Demos: 5B-01 Ohm's Law Strip
This apparatus can be used to demonstrate Ohm’s Law as well as Electrical Resistance (dependence of resistance upon length, cross sectional area and material of a conductor). Six wires, each 1 meter long are attached to a display strip with 4 mm sockets in which you can attach an ammeter or voltmeter. Five of the wires are made of Constantan, the sixth one is made of brass. The Constantan wires have diameters of: 1 mm; 0.5 mm; 0.7 mm (two); 0.35 mm. The brass wire has a diameter of 0.5 mm. The wires are mounted on the display strip such that current and voltage measurements can be compared between the wires and at defined points along each wire.
Directions: Power is supplied to the circuit by means of a series of one to four D Cell (1.5 volt) batteries. Connect the ammeter leads to the two ends of the wire to set up a current in the wire. Then use the voltmeter leads to tap the voltage at various points along the wire. You can choose between the two large display meters or two multi-meters on the document camera to display voltage and amperage.

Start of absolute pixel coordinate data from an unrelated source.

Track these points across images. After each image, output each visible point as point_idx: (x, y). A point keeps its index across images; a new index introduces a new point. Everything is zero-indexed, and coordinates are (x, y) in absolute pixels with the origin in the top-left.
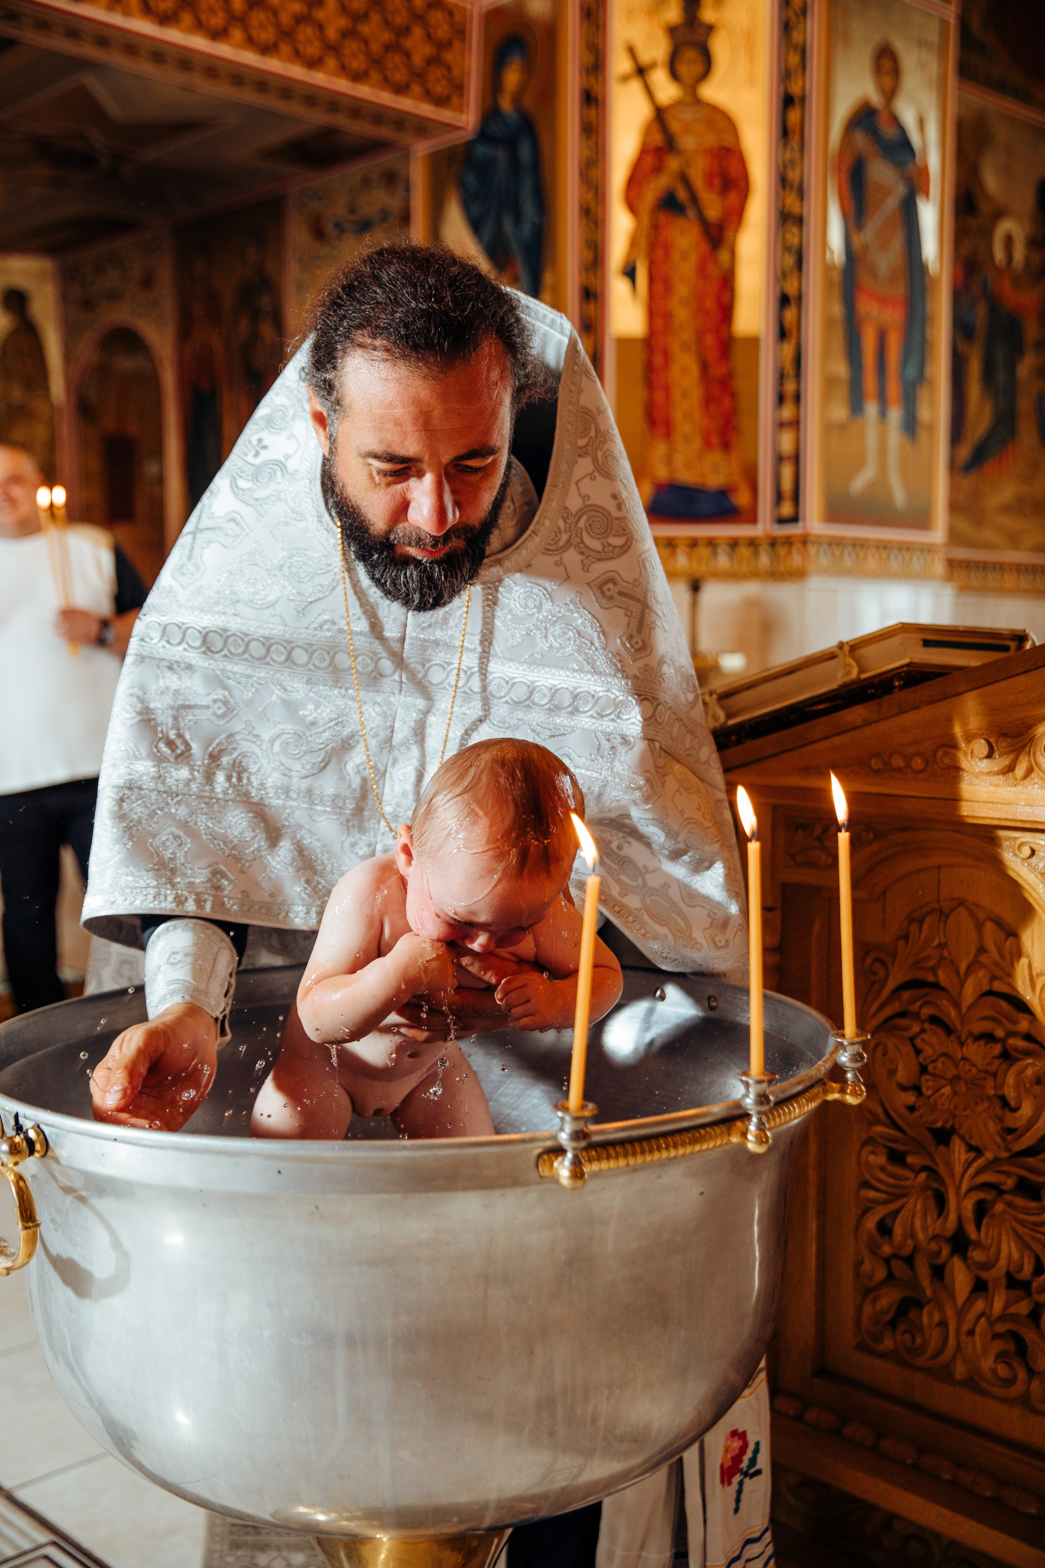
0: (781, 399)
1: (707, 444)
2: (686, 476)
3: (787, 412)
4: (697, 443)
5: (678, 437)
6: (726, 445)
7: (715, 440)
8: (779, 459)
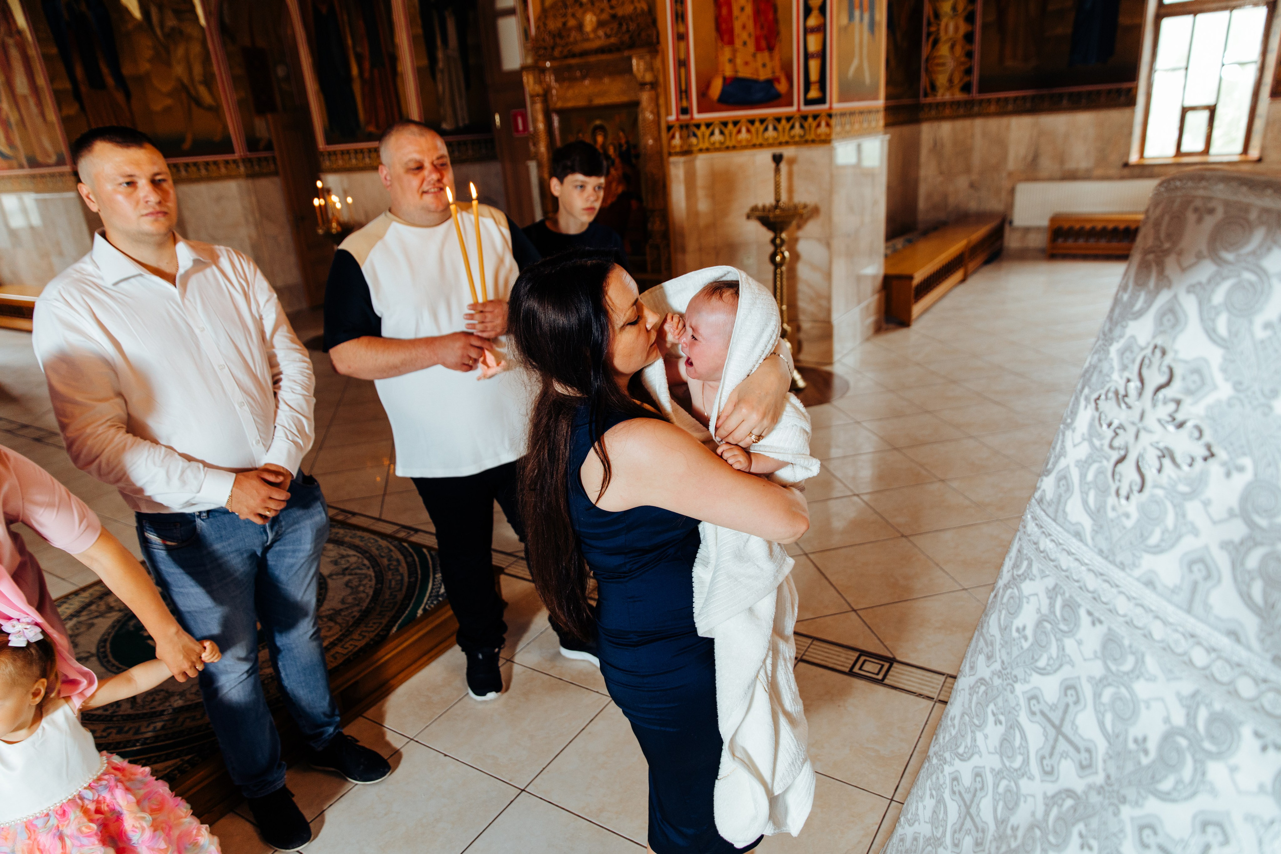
0: (808, 11)
1: (758, 48)
2: (745, 73)
3: (812, 22)
4: (751, 47)
5: (738, 43)
6: (771, 48)
7: (763, 44)
8: (807, 56)
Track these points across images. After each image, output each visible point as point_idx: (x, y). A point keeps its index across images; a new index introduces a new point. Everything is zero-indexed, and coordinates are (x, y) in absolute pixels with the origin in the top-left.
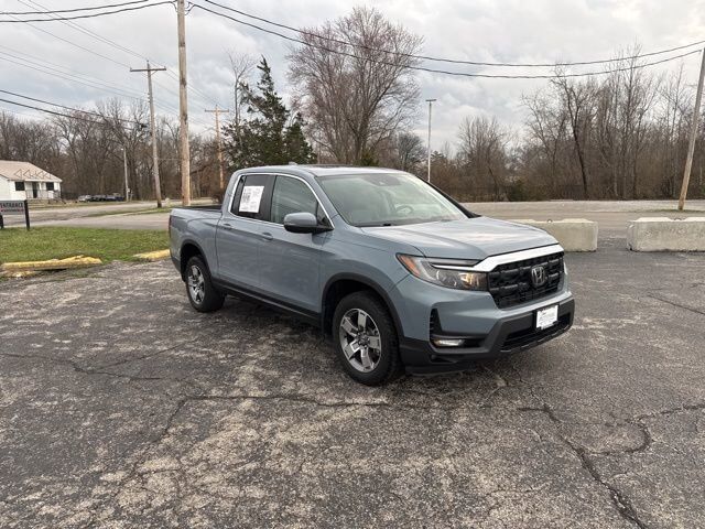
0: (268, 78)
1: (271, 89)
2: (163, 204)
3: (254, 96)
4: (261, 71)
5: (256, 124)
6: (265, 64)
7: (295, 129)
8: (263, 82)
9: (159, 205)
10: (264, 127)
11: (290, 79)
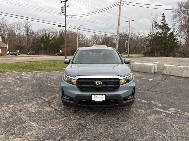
0: (164, 19)
1: (165, 22)
2: (129, 55)
3: (159, 25)
4: (162, 17)
5: (158, 33)
6: (164, 15)
7: (172, 33)
8: (163, 20)
9: (128, 56)
10: (161, 34)
11: (172, 18)
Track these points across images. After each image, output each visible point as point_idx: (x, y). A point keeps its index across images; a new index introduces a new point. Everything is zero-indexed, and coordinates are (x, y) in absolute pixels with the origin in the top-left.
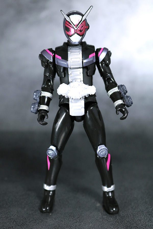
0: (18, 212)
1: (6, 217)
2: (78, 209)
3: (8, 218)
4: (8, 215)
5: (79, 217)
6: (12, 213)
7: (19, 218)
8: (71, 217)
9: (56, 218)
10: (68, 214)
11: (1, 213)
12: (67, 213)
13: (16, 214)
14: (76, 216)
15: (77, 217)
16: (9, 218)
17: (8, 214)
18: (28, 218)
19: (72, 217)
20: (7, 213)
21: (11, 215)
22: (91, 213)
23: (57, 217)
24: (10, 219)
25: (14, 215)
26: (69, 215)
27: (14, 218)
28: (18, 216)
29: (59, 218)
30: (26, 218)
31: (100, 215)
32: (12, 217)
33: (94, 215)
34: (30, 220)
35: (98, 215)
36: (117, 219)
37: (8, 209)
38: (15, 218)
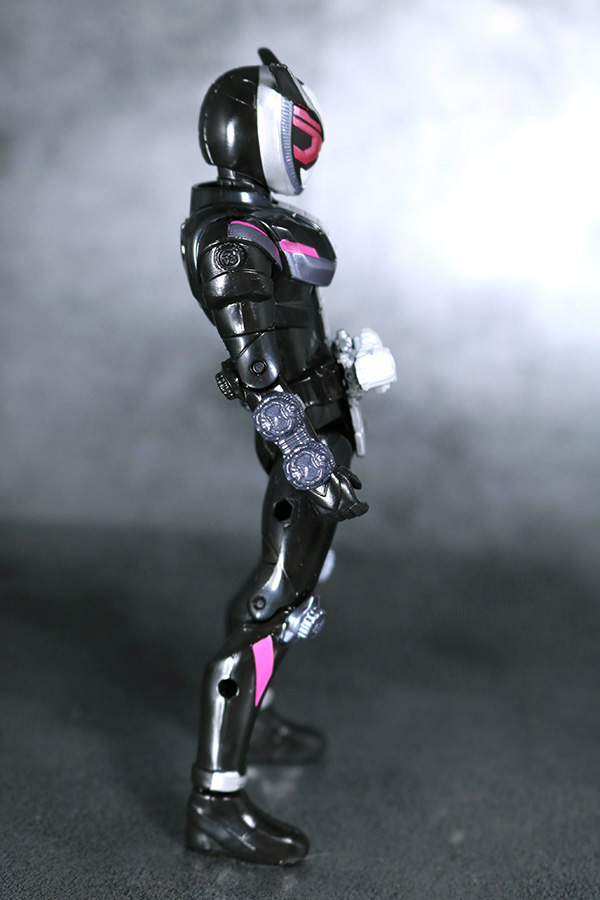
0: (150, 859)
1: (109, 882)
2: (382, 860)
3: (115, 885)
4: (115, 873)
5: (396, 894)
6: (129, 866)
7: (159, 883)
8: (366, 892)
9: (309, 892)
10: (352, 880)
11: (87, 870)
12: (346, 874)
13: (144, 869)
14: (385, 890)
15: (388, 892)
16: (120, 888)
17: (112, 871)
18: (194, 884)
19: (370, 893)
20: (110, 867)
21: (126, 874)
22: (438, 878)
23: (311, 890)
24: (126, 890)
25: (139, 870)
26: (356, 882)
27: (139, 885)
28: (156, 873)
29: (319, 891)
30: (190, 883)
31: (475, 885)
32: (133, 883)
33: (450, 886)
34: (206, 891)
35: (469, 884)
36: (548, 892)
37: (108, 853)
38: (144, 882)
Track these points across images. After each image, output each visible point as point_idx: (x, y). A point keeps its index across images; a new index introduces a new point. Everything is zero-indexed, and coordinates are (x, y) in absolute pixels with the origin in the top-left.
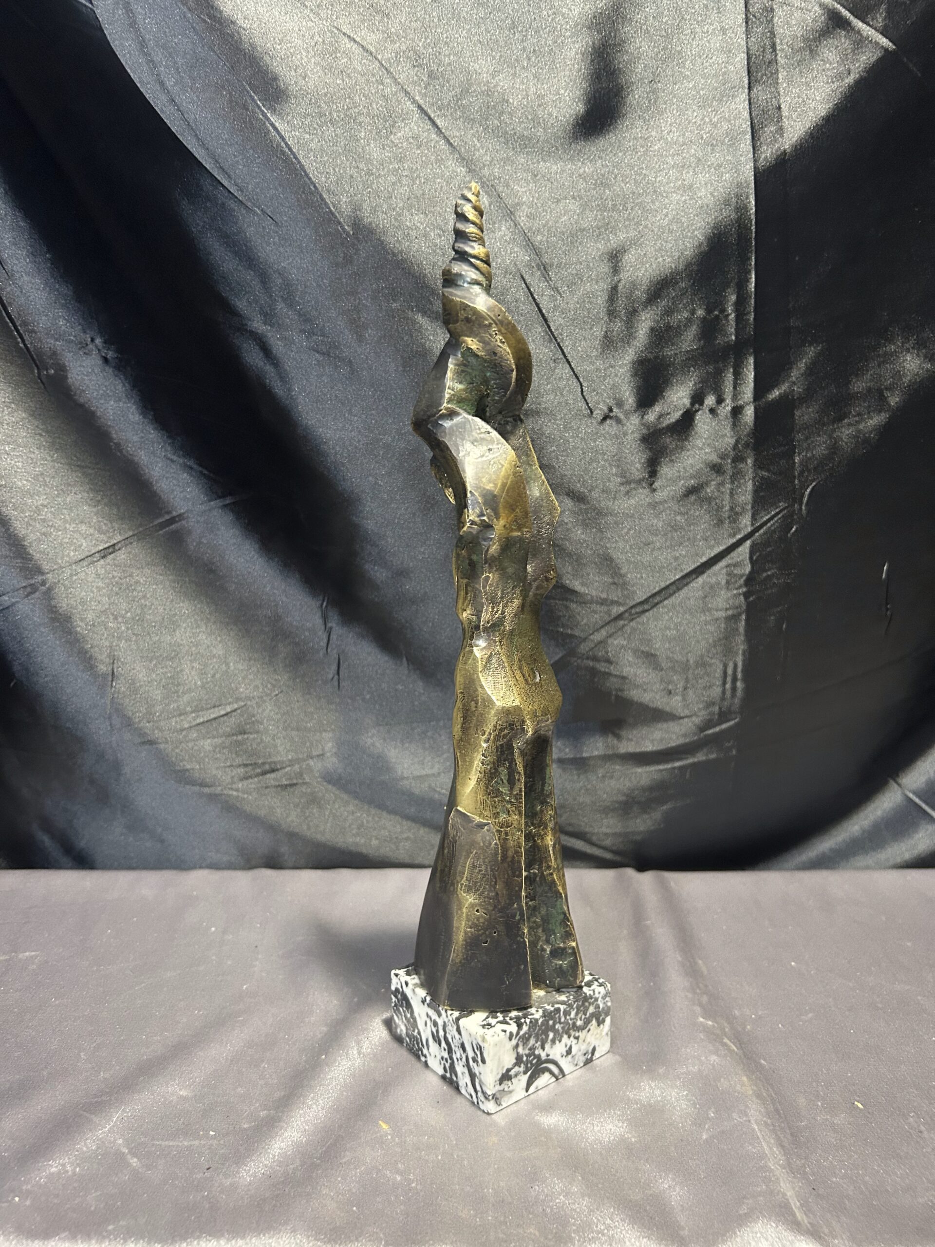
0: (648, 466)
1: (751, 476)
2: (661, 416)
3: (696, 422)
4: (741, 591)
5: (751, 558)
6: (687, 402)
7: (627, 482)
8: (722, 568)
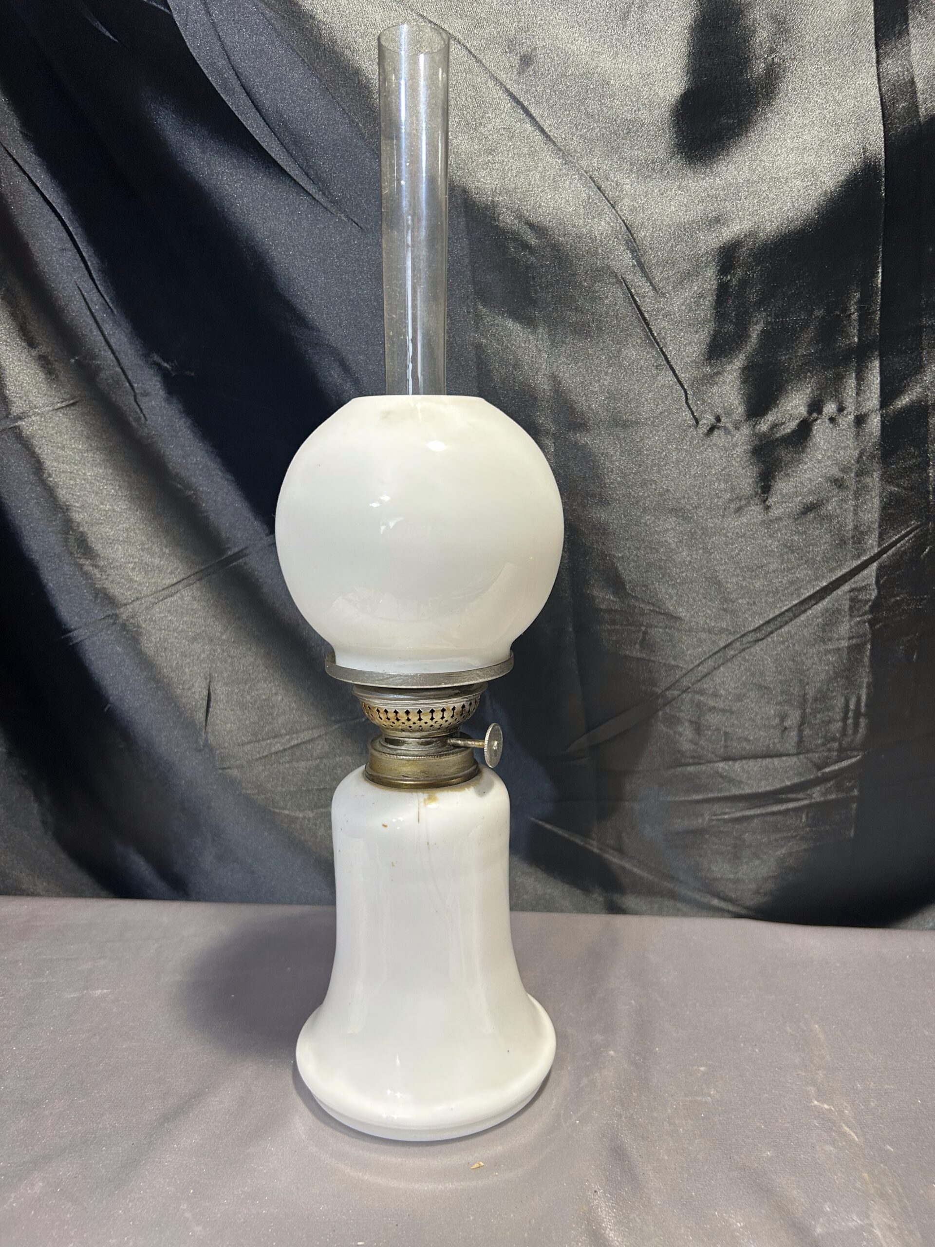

Suggestions for Presentation: Although this is called an Ohm’s Law Strip, it might be well to address the issue of what Ohm’s Law means. If you are simply using the relationship V = IR, this is not technically Ohm’s Law, rather a relationship that defines resistance, R = V/I. Ohm’s Law is restricted to a linear relationship between V and I.
To optimize the effect of this demo, use combinations of wire type and wire length. To test whether Ohm’s Law applies here, clip one ammeter lead at the center of the wire. This should reduce the resistance to one-half and with the voltage the same, the current should be twice as much. By comparing voltages and currents of different diameter, type or length wire you can also demonstrate the factors that determine Electrical Resistance.